The Lowland

 Jhumpa Lahiri writes about displaced people. She writes about misplaced people. She writes about India, more specifically Calcutta. She writes about being a migrant in a developed nation. She writes about the quandaries at home. She writes about the freedom but rootless-ness abroad. A lot of her writing resonates with me. Maybe because I was in Cal for quite a while, maybe because I am a migrant at the moment. JL  writes about human bonds. Bonds that add meaning to existence, bonds that suffocate. This book starts as the story of 2 brothers 15 months apart. They are veritable dopplegangers. As they grow they evolve. Subhash is the composed, measured one while Udayan is the passionate, impulsive idealist. They branch and embrace other characters. Gauri the strong willed, cerebral lady is thus introduced. The changes she impacts are far reaching. Unprecedented. 

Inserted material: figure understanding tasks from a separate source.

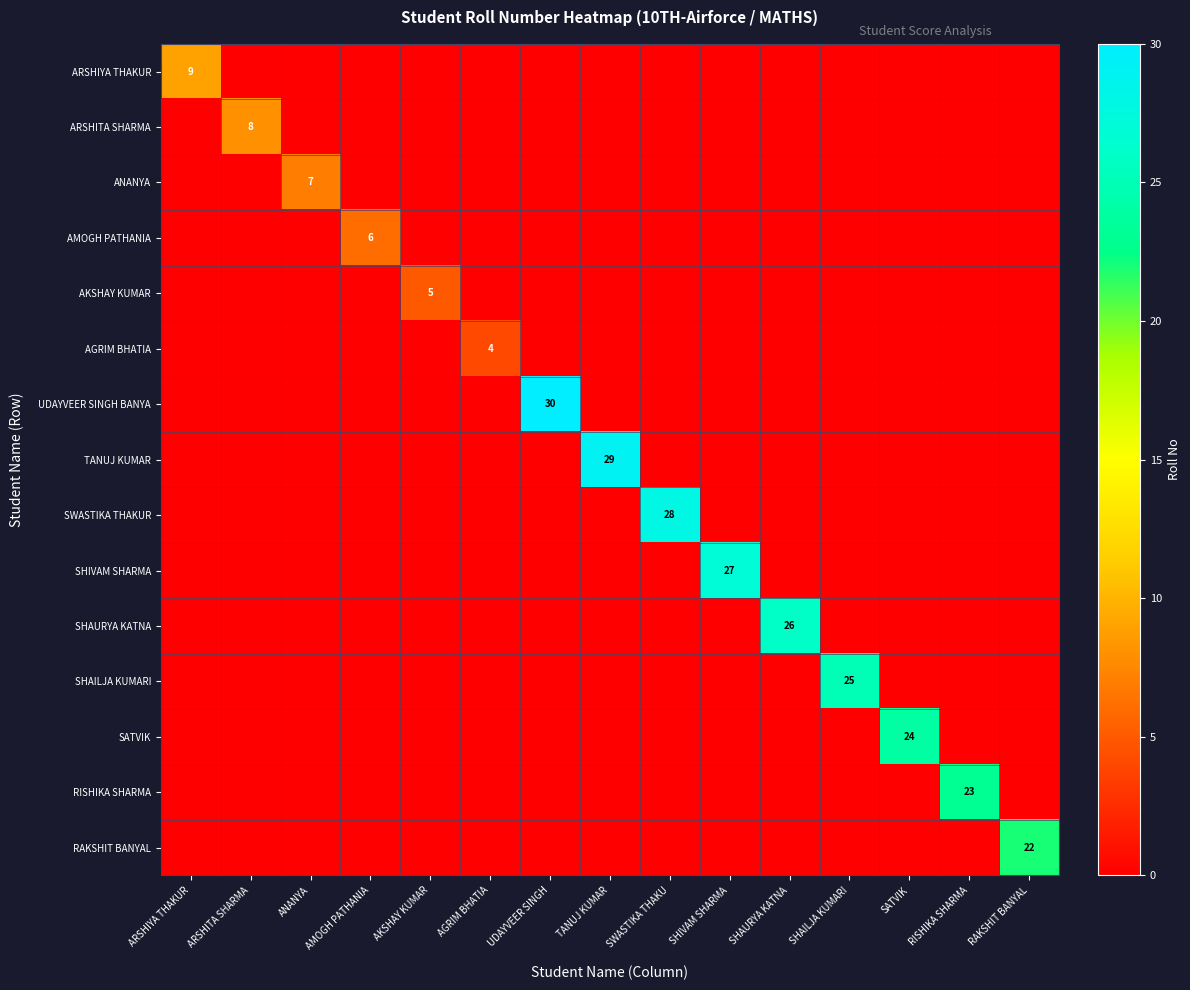

True or false: TANUJ KUMAR has a value of 29 at TANUJ KUMAR.

True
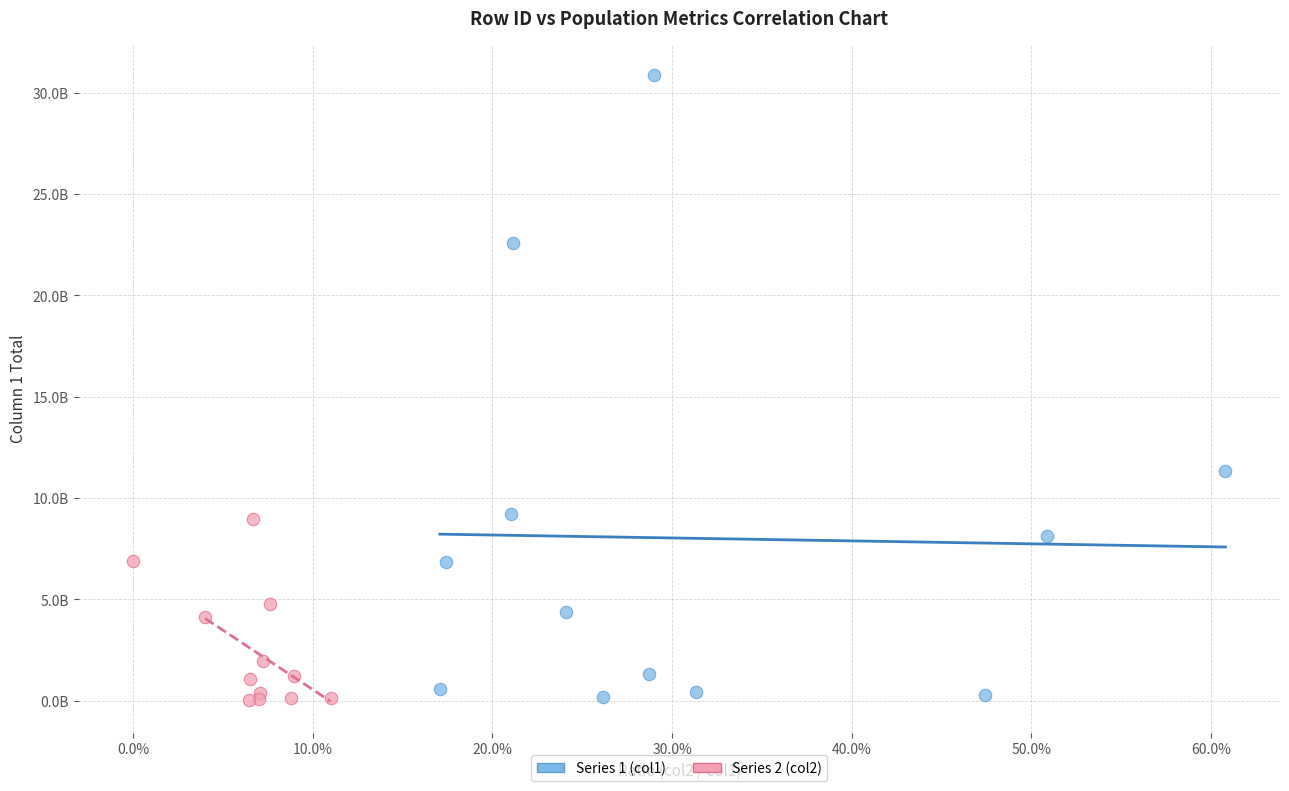

What are all the series names shown in the legend?

Series 1 (col1), Series 2 (col2)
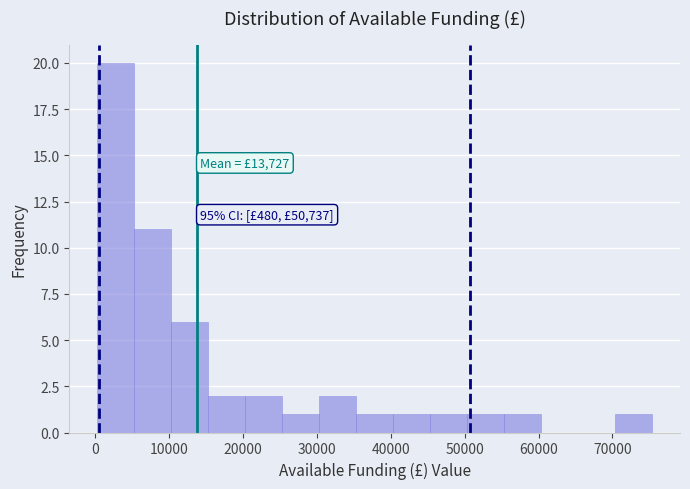

Over which range of the x-axis is the bar tallest?

0 to 5000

The characters are strong. As a reader I was at no point sitting on the fence. I knew who I was rooting for and who I to use a mild term 'did not like'. Apart from the characters and the peep into their psyche, the book was like time travel. Not jerky. But smooth. Fluid. It spanned 4 generations and when each was presented it was like a different view after the bend in a river. It was like seeing the same thing in a different perspective each time. It was like being in a carousel and the same thing seeming  different after a turn.

I loved the way she has expressed some very real and likely situations. The part where she narrates a character dealing with insomnia made me feel so frustrated and helpless. The bereavement felt by another  pulled my heart strings. Anger, reticence, despair - each page is drenched in a variety of emotions.

The book is a journey. The book is an emotional unfolding. The book is a sheer masterpiece.